New York Taxi Workers Alliance, NYTWA yellow cab members packed the hearing room, standing in defiance with signs, “Third MTA Tax Equals Taxi Collapse” and “No More AtTAX on Drivers’ Backs!” as per the release.

‘A third surcharge on taxi fares, and the loss of trips it would cause, will devastate an industry and workforce that is barely surviving. It would be a slap in the face of a workforce that has been collecting taxes for the MTA since 2009 and has paid heavily to purchase medallions, raising hundreds of millions in revenue for the city while the drivers were sunk into deep poverty and debt. Hundreds of owner-drivers are still carrying debts as high as $450,000; some even as high as $800,000. Loss of trips and income will crush drivers,’ said Bhairavi Desai, Executive Director of NYTWA.

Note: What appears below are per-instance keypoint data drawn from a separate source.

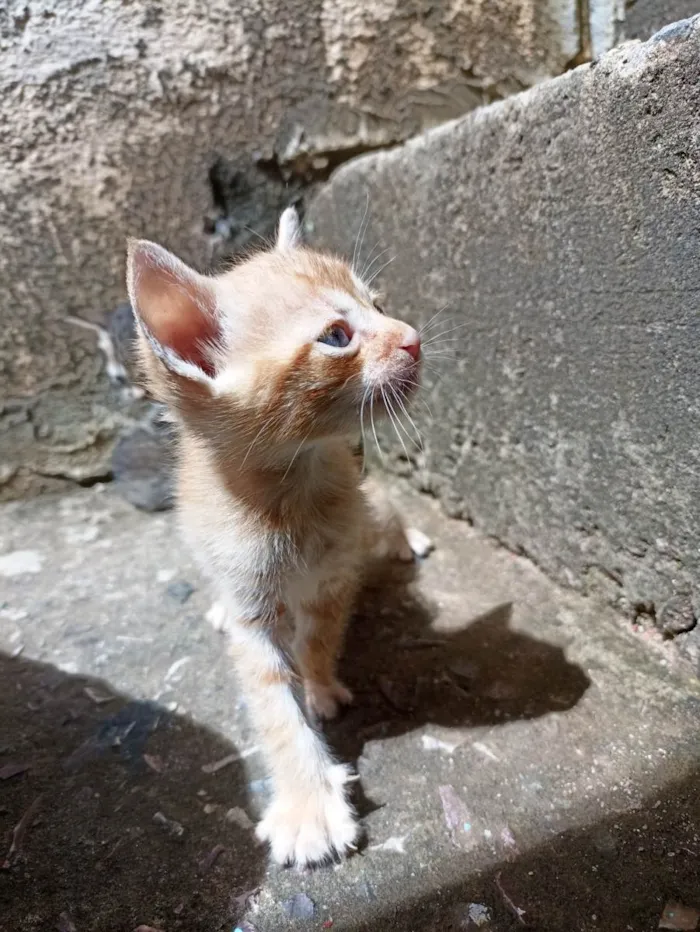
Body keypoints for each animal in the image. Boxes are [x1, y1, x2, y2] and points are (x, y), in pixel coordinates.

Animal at [129, 209, 430, 868]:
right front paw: (308, 805)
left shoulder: (334, 577)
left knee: (386, 512)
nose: (413, 336)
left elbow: (318, 641)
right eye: (337, 336)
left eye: (377, 304)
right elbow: (272, 704)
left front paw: (320, 687)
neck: (292, 495)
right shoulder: (251, 608)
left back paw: (408, 539)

Desai added further that, ‘Passing a cost onto the rider is not a solution when that cost will lead to less fares and leave drivers jobless and medallion owner-drivers with life-long debt. There needs to be a full exemption for taxi cab service. Nothing else is sustainable.’

‘We have unprecedented, broad support for taxis to be exempt: the congestion pricing coalition, over 25 elected officials, and the economists who originally crafted congestion pricing for the state. The MTA cowardly backtracking on a possible taxi exemption can be attributed only to pandering to Uber and Lyft’s lobbying to tax yellow cab trips – despite Uber and Lyft being principally responsible for congestion, having 55,000 active vehicles compared to 7,000 active taxis, and having both elasticity to maintain trip volumes and dynamic pricing to recover revenue. Yellow cabs have none of those advantages. Taxis have paid their fair share, and simply won’t survive more loss of trips. Drivers will be handcuffed to poverty, unable to call on fare raises for their own survival. Given the low number of vehicles and the likelihood that a tax would lead to bankruptcies, foreclosures, and disappearing taxis off the streets, the MTA knows it would make little money from a taxi tax. Denying taxis an exemption would not be about the revenue, it would simply be cowardly politics that consciously, eyes-wide-open sells out a beleaguered workforce,’ Desai continued.

In a letter written to the Governor of New York state in June 2023, NYTWA has requested for the Yellow Cab service to be exempted entirely.

Founded in 1998, the New York Taxi Workers Alliance (NYTWA) is an over 25,000-member strong union of NYC taxicab drivers, representing yellow cab drivers, green car, and black car drivers, including drivers for Uber and Lyft.